What you have to do: The whole listing that follows, pictures excepted, should be printed again exactly as given.

Given data:
^^^^^^^^^^^^^^^^
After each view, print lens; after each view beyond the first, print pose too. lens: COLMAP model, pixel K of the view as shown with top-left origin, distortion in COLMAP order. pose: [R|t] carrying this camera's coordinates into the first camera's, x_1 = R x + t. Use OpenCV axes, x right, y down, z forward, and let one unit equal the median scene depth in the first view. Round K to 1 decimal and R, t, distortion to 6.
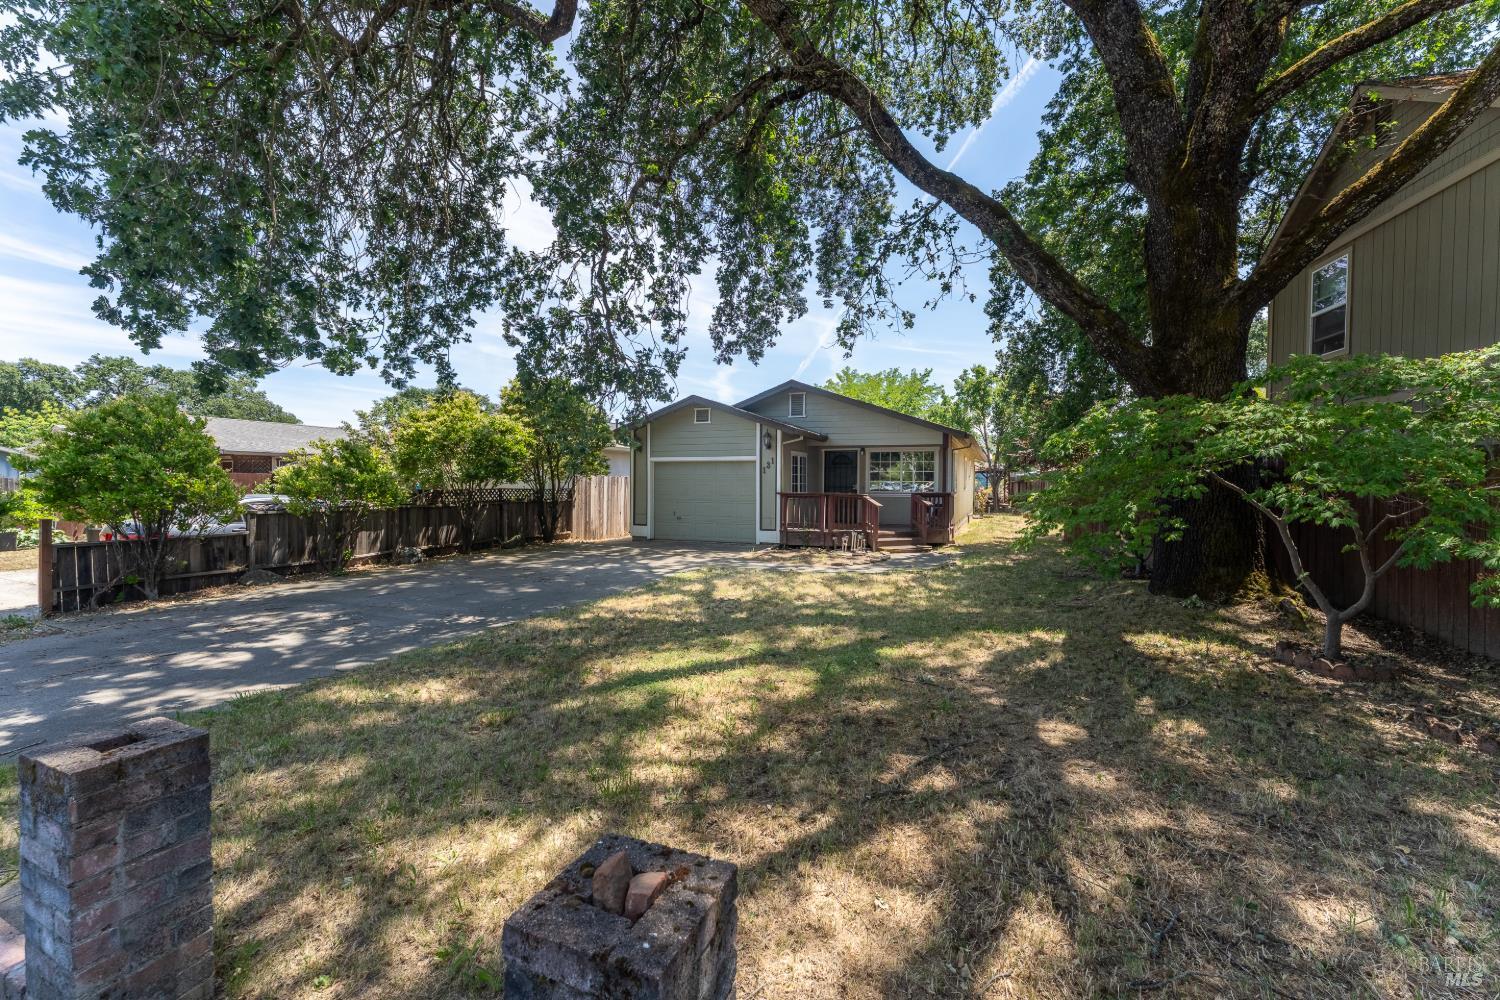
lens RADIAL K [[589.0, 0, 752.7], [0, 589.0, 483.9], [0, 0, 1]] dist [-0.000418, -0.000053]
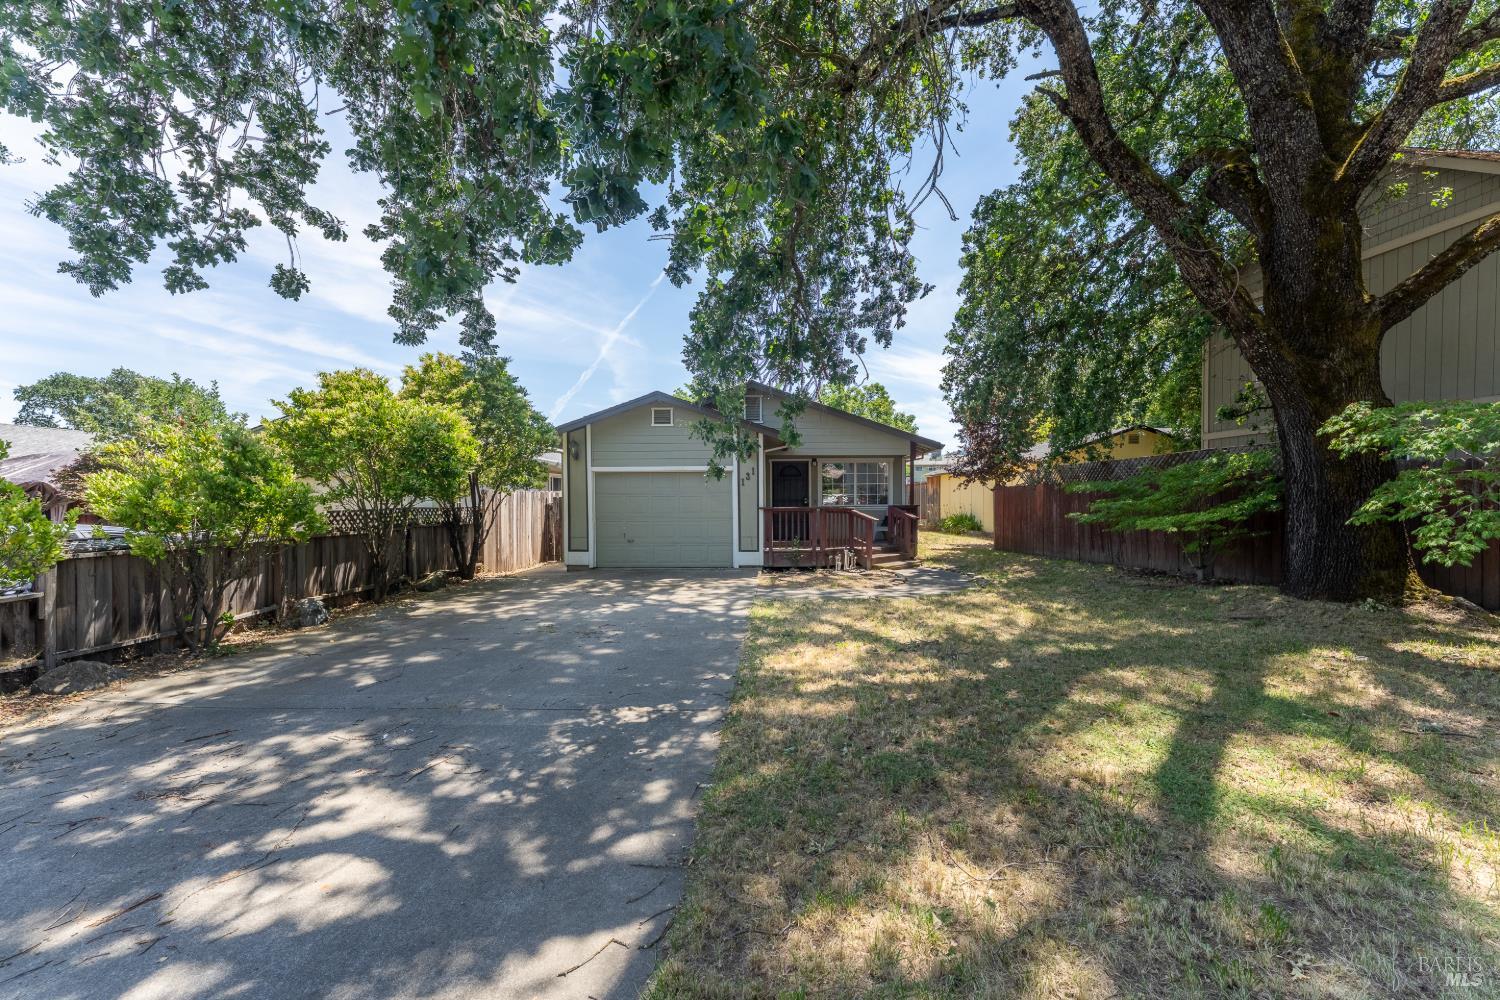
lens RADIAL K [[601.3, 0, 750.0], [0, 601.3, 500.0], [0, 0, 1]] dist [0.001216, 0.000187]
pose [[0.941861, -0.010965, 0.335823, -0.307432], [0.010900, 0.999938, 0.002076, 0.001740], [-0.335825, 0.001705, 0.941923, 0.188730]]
^^^^^^^^^^^^^^^^
Result for this task:
After each view, print lens; after each view beyond the first, print pose too. lens: COLMAP model, pixel K of the view as shown with top-left origin, distortion in COLMAP order. pose: [R|t] carrying this camera's coordinates into the first camera's, x_1 = R x + t. Use OpenCV axes, x right, y down, z forward, and let one unit equal the median scene depth in the first view. Round K to 1 decimal and R, t, distortion to 6.
lens RADIAL K [[589.0, 0, 752.7], [0, 589.0, 483.9], [0, 0, 1]] dist [-0.000418, -0.000053]
lens RADIAL K [[601.3, 0, 750.0], [0, 601.3, 500.0], [0, 0, 1]] dist [0.001216, 0.000187]
pose [[0.941861, -0.010965, 0.335823, -0.307432], [0.010900, 0.999938, 0.002076, 0.001740], [-0.335825, 0.001705, 0.941923, 0.188730]]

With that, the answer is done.